→ TASK ITEM
Return every line from the items below that contains the string "Bilardoda", treating uppercase and lowercase letters as different.

→ EXERCISE MATERIALS
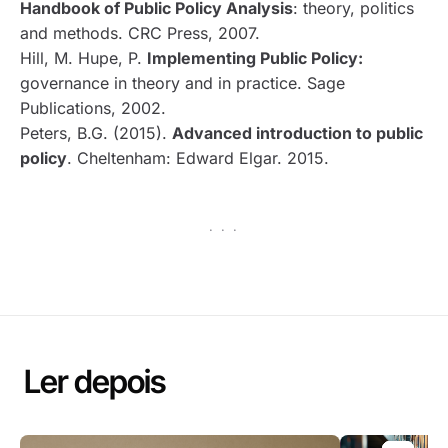
Handbook of Public Policy Analysis
: theory, politics
and methods. CRC Press, 2007.
Hill, M. Hupe, P.
Implementing Public Policy:
governance in theory and in practice. Sage
Publications, 2002.
Peters, B.G. (2015).
Advanced introduction to public
policy
. Cheltenham: Edward Elgar. 2015.
· · ·
Ler depois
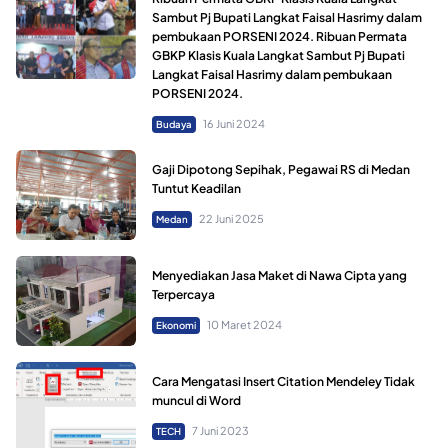
Sambut Pj Bupati Langkat Faisal Hasrimy dalam
pembukaan PORSENI 2024. Ribuan Permata
GBKP Klasis Kuala Langkat Sambut Pj Bupati
Langkat Faisal Hasrimy dalam pembukaan
PORSENI 2024.
16 Juni 2024
Budaya
Gaji Dipotong Sepihak, Pegawai RS di Medan
Tuntut Keadilan
22 Juni 2025
Medan
Menyediakan Jasa Maket di Nawa Cipta yang
Terpercaya
10 Maret 2024
Ekonomi
Cara Mengatasi Insert Citation Mendeley Tidak
muncul di Word
7 Juni 2023
TECH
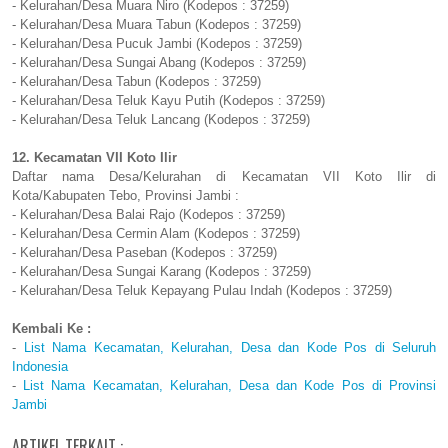
- Kelurahan/Desa Muara Niro (Kodepos : 37259)
- Kelurahan/Desa Muara Tabun (Kodepos : 37259)
- Kelurahan/Desa Pucuk Jambi (Kodepos : 37259)
- Kelurahan/Desa Sungai Abang (Kodepos : 37259)
- Kelurahan/Desa Tabun (Kodepos : 37259)
- Kelurahan/Desa Teluk Kayu Putih (Kodepos : 37259)
- Kelurahan/Desa Teluk Lancang (Kodepos : 37259)
12. Kecamatan VII Koto Ilir
Daftar nama Desa/Kelurahan di Kecamatan VII Koto Ilir di
Kota/Kabupaten Tebo, Provinsi Jambi :
- Kelurahan/Desa Balai Rajo (Kodepos : 37259)
- Kelurahan/Desa Cermin Alam (Kodepos : 37259)
- Kelurahan/Desa Paseban (Kodepos : 37259)
- Kelurahan/Desa Sungai Karang (Kodepos : 37259)
- Kelurahan/Desa Teluk Kepayang Pulau Indah (Kodepos : 37259)
Kembali Ke :
-
List Nama Kecamatan, Kelurahan, Desa dan Kode Pos di Seluruh
Indonesia
-
List Nama Kecamatan, Kelurahan, Desa dan Kode Pos di Provinsi
Jambi
ARTIKEL TERKAIT :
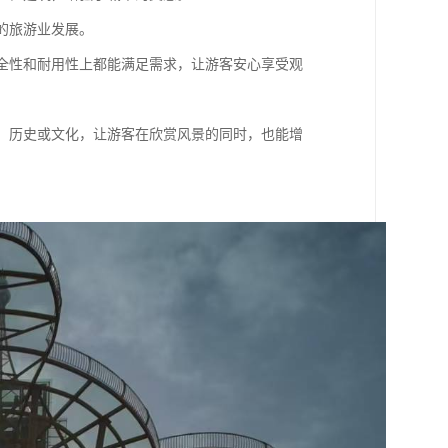
地的旅游业发展。
在安全性和耐用性上都能满足需求，让游客安心享受观
自然、历史或文化，让游客在欣赏风景的同时，也能增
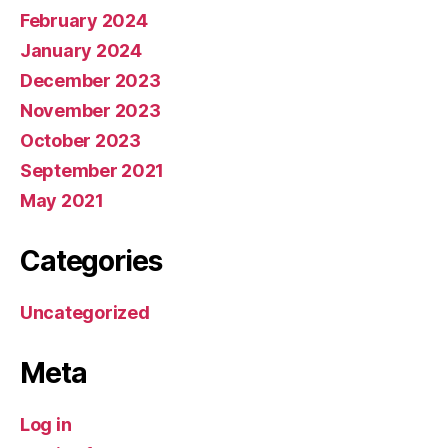
February 2024
January 2024
December 2023
November 2023
October 2023
September 2021
May 2021
Categories
Uncategorized
Meta
Log in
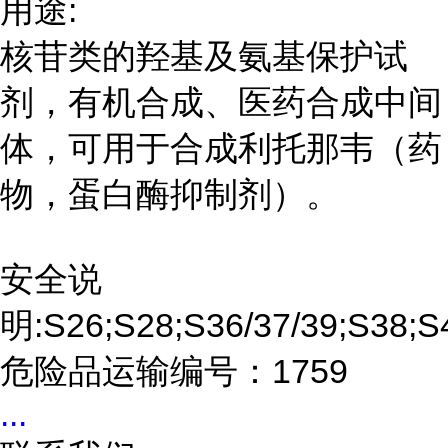
用途:
核苷类的羟基及氨基保护试
剂，有机合成、医药合成中间
体，可用于合成利托那韦（药
物，蛋白酶抑制剂）。
安全说
明:S26;S28;S36/37/39;S38;S
危险品运输编号：1759
...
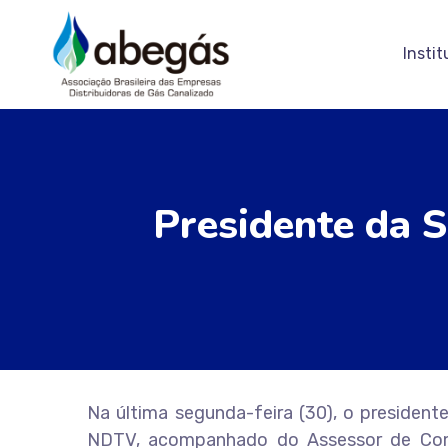
Instit
Presidente da 
Na última segunda-feira (30), o president
NDTV, acompanhado do Assessor de Com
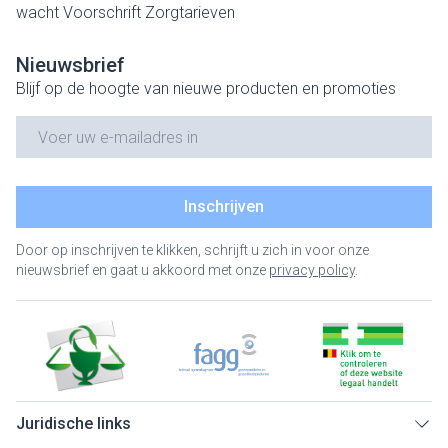
wacht
Voorschrift
Zorgtarieven
Nieuwsbrief
Blijf op de hoogte van nieuwe producten en promoties
E-mail adres
Inschrijven
Door op inschrijven te klikken, schrijft u zich in voor onze
nieuwsbrief en gaat u akkoord met onze
privacy policy
.
Juridische links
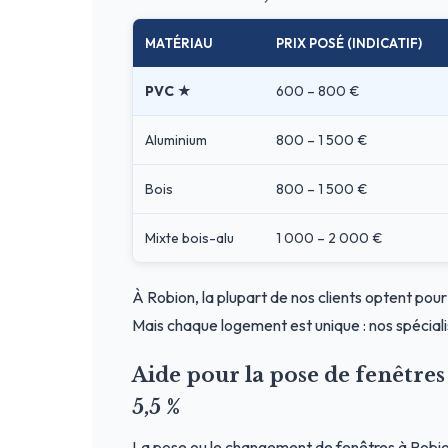
MATÉRIAU
PRIX POSÉ (INDICATIF)
PVC ★
600 – 800 €
Aluminium
800 – 1 500 €
Bois
800 – 1 500 €
Mixte bois-alu
1 000 – 2 000 €
À Robion, la plupart de nos clients optent pour
Mais chaque logement est unique : nos spéciali
Aide pour la pose de fenêtr
5,5 %
La pose ou le changement de fenêtres à Robio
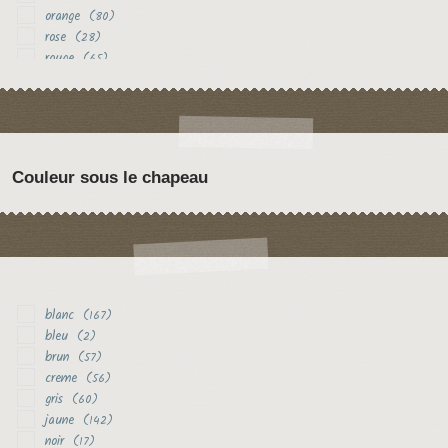
orange
(80)
rose
(28)
rouge
(65)
vert
(18)
violet
(29)
Couleur sous le chapeau
blanc
(167)
bleu
(2)
brun
(57)
creme
(56)
gris
(60)
jaune
(142)
noir
(17)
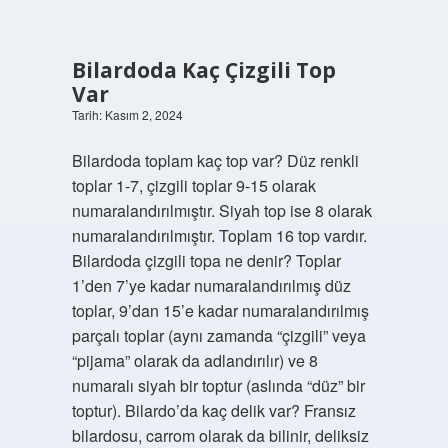
Bilardoda Kaç Çizgili Top
Var
Tarih: Kasım 2, 2024
Bilardoda toplam kaç top var? Düz renkli
toplar 1-7, çizgili toplar 9-15 olarak
numaralandırılmıştır. Siyah top ise 8 olarak
numaralandırılmıştır. Toplam 16 top vardır.
Bilardoda çizgili topa ne denir? Toplar
1’den 7’ye kadar numaralandırılmış düz
toplar, 9’dan 15’e kadar numaralandırılmış
parçalı toplar (aynı zamanda “çizgili” veya
“pijama” olarak da adlandırılır) ve 8
numaralı siyah bir toptur (aslında “düz” bir
toptur). Bilardo’da kaç delik var? Fransız
bilardosu, carrom olarak da bilinir, deliksiz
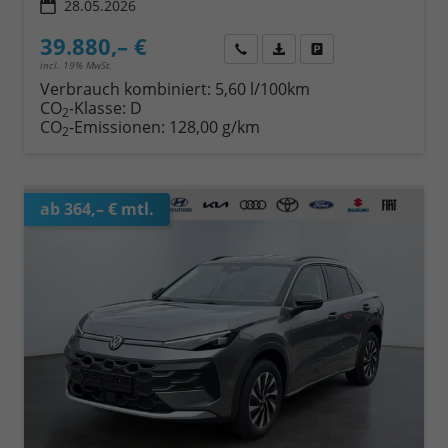
28.05.2026
39.880,– €
Wir rufen Sie an
Fahrzeugexposé (PDF)
Fahrzeug parken
incl. 19% MwSt.
Verbrauch kombiniert:
5,60 l/100km
CO
-Klasse:
D
2
CO
-Emissionen:
128,00 g/km
2
ab 364,– € mtl.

→ THE COMPLETED TASK
Bilardoda Kaç Çizgili Top
Bilardoda toplam kaç top var? Düz renkli
Bilardoda çizgili topa ne denir? Toplar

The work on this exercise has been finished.